Bruckheimer said:“Here’s the problem,” Bruckheimer began. “To really make a good game, it really takes a long time. By the time you greenlight a movie, it’s a year to a year-and-a-half until it’s out. That’s too short a period for a video game to be made. It’s a three-year process to get a really good game made, and that’s where they fail.”
"What the studios do is have this business model where they know they’ll sell X amount of games on that opening couple of weeks, and a lot of them do that, rather than take their time and create a wonderful game.”
Then there are the constraints imposed by the film itself—does it follow the same narrative? What assets can you use? How much access do you have? I know one writer who worked on an adaptation of a film story into games who was only allowed one look at the script—he could read it through in a room, one time, but couldn’t have a copy, or even take notes or pictures.
GG what do you mean all PoP games are alike. They just had a brand new version.
On the other hand it might be best to let the prince die a quiet death and do an XBLA/Steam HD remake of the originals and let that be it.

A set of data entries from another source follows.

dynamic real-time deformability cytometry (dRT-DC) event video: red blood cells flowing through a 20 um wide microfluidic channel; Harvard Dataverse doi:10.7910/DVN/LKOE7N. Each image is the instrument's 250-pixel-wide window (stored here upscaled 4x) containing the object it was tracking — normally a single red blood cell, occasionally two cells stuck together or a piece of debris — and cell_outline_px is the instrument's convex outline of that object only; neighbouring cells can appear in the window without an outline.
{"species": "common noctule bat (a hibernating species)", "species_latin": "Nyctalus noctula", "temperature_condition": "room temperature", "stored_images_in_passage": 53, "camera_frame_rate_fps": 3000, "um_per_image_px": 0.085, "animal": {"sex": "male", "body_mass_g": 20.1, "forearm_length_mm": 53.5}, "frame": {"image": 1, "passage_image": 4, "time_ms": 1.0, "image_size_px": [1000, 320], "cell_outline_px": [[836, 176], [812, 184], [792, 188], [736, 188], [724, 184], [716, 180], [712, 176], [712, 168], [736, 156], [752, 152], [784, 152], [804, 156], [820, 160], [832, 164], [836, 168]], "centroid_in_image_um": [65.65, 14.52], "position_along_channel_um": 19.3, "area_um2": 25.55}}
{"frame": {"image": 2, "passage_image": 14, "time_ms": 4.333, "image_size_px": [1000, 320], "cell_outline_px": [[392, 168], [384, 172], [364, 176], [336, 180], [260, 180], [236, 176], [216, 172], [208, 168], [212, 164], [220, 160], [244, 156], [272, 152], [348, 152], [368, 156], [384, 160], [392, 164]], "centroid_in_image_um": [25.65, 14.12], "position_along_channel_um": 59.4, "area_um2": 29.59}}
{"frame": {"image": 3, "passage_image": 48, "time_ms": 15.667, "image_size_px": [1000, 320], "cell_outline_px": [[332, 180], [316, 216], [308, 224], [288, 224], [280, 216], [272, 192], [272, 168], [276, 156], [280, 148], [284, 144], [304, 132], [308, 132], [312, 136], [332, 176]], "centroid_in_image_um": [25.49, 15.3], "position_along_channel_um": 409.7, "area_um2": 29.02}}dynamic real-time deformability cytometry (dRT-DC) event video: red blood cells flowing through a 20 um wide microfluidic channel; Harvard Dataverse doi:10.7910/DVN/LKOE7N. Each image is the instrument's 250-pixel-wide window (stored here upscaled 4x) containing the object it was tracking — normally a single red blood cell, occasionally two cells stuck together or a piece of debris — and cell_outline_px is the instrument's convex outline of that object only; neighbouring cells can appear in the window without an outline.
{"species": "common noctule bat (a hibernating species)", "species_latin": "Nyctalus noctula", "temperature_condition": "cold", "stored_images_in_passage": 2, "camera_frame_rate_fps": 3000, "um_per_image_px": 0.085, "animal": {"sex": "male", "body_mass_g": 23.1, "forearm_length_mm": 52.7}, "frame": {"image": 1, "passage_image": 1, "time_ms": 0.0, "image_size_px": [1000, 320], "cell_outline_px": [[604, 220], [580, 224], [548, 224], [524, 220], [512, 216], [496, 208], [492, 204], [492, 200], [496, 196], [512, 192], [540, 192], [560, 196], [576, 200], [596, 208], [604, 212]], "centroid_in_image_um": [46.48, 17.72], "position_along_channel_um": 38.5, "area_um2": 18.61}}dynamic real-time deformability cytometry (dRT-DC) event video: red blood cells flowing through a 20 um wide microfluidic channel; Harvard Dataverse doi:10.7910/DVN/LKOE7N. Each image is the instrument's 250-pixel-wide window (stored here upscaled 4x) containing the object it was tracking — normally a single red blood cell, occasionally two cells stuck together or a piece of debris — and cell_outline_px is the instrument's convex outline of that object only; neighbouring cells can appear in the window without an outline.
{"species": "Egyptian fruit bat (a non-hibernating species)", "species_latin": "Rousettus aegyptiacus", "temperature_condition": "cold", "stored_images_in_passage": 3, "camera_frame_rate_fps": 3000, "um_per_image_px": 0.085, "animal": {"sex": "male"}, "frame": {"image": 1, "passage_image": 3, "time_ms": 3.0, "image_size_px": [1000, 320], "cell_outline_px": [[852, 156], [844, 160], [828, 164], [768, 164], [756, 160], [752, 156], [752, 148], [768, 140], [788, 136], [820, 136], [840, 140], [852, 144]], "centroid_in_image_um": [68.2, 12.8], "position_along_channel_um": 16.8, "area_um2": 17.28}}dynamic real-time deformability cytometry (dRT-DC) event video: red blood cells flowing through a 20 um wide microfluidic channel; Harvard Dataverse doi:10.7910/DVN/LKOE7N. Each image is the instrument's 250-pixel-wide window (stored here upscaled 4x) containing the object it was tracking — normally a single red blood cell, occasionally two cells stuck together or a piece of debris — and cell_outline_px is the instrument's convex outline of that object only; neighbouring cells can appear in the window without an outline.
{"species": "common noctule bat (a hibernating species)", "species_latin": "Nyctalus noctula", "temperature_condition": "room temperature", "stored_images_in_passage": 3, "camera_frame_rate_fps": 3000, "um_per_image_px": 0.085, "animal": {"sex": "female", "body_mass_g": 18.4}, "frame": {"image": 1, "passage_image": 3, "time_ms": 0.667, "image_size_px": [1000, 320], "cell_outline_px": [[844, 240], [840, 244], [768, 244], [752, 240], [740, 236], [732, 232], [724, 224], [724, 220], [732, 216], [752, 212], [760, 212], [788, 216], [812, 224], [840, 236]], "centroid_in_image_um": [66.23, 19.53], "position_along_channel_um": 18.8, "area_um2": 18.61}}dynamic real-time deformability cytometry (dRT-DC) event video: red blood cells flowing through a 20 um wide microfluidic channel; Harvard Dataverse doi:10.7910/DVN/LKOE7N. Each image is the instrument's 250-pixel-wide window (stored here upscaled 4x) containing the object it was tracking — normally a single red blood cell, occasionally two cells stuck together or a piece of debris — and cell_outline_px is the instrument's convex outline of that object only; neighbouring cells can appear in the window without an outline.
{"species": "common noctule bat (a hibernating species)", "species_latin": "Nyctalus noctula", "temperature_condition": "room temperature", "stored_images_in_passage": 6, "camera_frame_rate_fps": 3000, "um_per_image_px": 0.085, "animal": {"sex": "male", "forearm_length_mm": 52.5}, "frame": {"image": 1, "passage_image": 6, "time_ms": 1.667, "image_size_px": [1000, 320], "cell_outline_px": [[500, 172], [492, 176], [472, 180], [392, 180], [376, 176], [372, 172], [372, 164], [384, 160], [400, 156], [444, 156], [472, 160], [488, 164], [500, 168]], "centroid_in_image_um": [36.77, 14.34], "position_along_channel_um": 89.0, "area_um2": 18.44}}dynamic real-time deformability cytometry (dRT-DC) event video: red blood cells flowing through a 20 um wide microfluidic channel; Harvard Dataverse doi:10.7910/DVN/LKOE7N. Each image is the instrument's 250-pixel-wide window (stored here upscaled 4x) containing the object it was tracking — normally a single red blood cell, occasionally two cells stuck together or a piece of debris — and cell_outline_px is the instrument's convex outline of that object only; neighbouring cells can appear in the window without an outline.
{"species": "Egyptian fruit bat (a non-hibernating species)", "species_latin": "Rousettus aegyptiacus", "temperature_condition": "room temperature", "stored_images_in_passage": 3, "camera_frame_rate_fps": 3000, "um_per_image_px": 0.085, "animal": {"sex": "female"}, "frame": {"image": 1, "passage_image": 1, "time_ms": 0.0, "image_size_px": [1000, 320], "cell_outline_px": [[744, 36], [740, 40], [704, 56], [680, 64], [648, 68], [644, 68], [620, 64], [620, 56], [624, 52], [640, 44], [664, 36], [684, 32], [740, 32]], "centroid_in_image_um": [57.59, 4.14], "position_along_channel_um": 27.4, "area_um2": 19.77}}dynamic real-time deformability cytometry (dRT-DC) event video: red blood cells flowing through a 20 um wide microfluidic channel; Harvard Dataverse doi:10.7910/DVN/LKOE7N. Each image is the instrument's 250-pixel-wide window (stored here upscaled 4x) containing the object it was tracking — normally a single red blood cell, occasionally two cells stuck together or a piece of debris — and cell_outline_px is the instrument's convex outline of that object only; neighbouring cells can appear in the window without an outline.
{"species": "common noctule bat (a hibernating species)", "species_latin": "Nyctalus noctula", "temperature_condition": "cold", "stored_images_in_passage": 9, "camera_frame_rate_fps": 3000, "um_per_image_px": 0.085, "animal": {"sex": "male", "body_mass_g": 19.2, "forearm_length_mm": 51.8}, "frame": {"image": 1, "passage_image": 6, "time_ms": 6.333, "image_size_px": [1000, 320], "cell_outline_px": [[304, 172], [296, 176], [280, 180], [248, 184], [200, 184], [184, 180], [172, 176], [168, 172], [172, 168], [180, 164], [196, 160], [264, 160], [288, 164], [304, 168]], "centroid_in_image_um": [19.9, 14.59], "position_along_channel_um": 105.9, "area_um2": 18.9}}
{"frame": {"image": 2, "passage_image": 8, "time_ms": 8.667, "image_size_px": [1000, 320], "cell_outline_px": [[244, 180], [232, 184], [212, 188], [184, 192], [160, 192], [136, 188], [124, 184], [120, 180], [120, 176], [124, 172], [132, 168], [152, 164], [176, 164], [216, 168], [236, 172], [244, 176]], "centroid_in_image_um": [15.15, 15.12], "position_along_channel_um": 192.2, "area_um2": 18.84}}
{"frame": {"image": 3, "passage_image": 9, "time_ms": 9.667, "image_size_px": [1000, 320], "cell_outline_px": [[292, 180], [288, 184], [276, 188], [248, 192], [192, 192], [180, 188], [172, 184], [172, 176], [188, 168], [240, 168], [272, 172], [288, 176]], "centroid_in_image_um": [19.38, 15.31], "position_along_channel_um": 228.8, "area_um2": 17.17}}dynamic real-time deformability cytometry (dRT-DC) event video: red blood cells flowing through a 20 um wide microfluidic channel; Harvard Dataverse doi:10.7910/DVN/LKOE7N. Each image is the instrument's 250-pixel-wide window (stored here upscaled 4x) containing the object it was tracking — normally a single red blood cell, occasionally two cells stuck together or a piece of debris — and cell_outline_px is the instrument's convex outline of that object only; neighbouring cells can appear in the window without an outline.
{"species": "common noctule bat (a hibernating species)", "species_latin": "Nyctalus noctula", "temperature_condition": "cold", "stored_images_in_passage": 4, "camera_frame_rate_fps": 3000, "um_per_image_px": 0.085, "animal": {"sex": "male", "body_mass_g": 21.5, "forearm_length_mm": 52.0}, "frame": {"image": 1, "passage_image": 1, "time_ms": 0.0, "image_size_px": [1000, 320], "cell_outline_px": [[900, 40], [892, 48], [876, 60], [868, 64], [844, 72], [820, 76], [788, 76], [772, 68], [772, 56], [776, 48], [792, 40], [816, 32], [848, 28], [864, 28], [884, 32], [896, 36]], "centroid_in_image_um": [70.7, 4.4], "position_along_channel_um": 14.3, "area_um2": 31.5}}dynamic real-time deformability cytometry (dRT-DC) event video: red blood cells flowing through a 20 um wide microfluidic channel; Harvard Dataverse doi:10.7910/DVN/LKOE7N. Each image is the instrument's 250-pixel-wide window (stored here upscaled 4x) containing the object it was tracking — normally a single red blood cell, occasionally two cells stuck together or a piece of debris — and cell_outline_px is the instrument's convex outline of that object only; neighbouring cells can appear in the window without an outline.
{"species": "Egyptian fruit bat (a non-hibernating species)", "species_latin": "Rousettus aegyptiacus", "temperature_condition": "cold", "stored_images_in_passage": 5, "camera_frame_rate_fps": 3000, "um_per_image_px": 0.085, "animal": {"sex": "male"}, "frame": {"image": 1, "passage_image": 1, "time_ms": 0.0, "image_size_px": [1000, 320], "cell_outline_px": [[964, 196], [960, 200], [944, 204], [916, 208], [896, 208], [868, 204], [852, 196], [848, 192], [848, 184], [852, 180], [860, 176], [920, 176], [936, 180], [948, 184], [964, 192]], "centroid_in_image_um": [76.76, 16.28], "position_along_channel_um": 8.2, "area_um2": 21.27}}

SteelAttack said:There has been only one outstanding PoP game in 3d: Sands of Time. Anything else coming afterwards has ranged between mediocre to laughable.It is, however, a franchise, one that will gain even more notoriety on the mainstream with the upcoming film, and because of that, there are certain expectations to fulfill and that includes regular release of PoP titles, which very much likely will see an even more pronounced decrease in quality until the franchise is deemed no longer profitable, or a true reboot appears.Make no mistake, this is a movie tie-in, and suffers from the very same problems that plague tie-ins, besides the obvious drawbacks that an anachronic game design poses by itself.Check out this GSW article. Even Jerry fucking Bruckheimer understands how licensed games should be handled.Bruckheimer said:
“Here’s the problem,” Bruckheimer began. “To really make a good game, it really takes a long time. By the time you greenlight a movie, it’s a year to a year-and-a-half until it’s out. That’s too short a period for a video game to be made. It’s a three-year process to get a really good game made, and that’s where they fail.”
"What the studios do is have this business model where they know they’ll sell X amount of games on that opening couple of weeks, and a lot of them do that, rather than take their time and create a wonderful game.”
Then there are the constraints imposed by the film itself—does it follow the same narrative? What assets can you use? How much access do you have? I know one writer who worked on an adaptation of a film story into games who was only allowed one look at the script—he could read it through in a room, one time, but couldn’t have a copy, or even take notes or pictures.
Bruckheimer knows more about games than games publishers.
Dvader said:
GG what do you mean all PoP games are alike. They just had a brand new version.
The gameplay is so rigidly structured. The Persia part limits the environment, but the gameplay structure is so rigid you inevitably end up doing the same thing you've done before in each game, in similarly structured environments. It's gotten to the point where you might as well just replay Sands of Time, because everything after has been broadly similar and the quality has varied too.
Agnates and Selbie. Got to agree with the sandbox or level design. My first idea was do a prince of persia game that was like GTA in an ancient and populated city, where you rode horses or donkeys or camels and could freely platform about the city doing quests. Would that be too much like Assasins Creed? I don't know because I haven't played one yet.
The other idea is to totally freak out in level design. Have the prince trapped in a dream or something where you can literally do anything with the design and then at the end he breaks out from the dream.
Of course he would have to be king of persia to do that, but then the pun doesn't work
The Forgotten Sands reviews:
Eurogamer:
"What we get here feels like a place-holder, a nostalgic diversion that exists so there's product on the shelves to coincide with the movie, rather than something driven by a flash of inspiration as to where the series could go next. For all its basic surface pleasures, The Forgotten Sands seems content to indulge our fondness for the past without ever giving us reason to be excited about the future."
Gamecentral:
"This seems to be a game created to fulfil a corporate obligation rather than genuinely take the series forward. The level design, with its rectangular rooms and nonsensical architecture, hasn't moved on at all since the PS2. At least the reboot tried to do something different, this merely tries to recapture past glories and as a result leaves the franchise feeling more irrelevant than ever."
Here it is, the Prince of Persia games, from the Sands of Time up to the Forgotten Sands is a game with the same structure. That's 5 games now that all broadly use the same design template. Many other games do this but the Prince of Persia gameplay is very rigid and structured to begin with.
You can't freeform your way about levels, you are more like a monkey jumping through the exact hoops the developers want you too.
Now, it feels to me like a game too far. With the Forgotten Sands receiving fair to medicore reviews. Can you see how this series could evolve? Or should they lay the Prince down, into the royal tomb?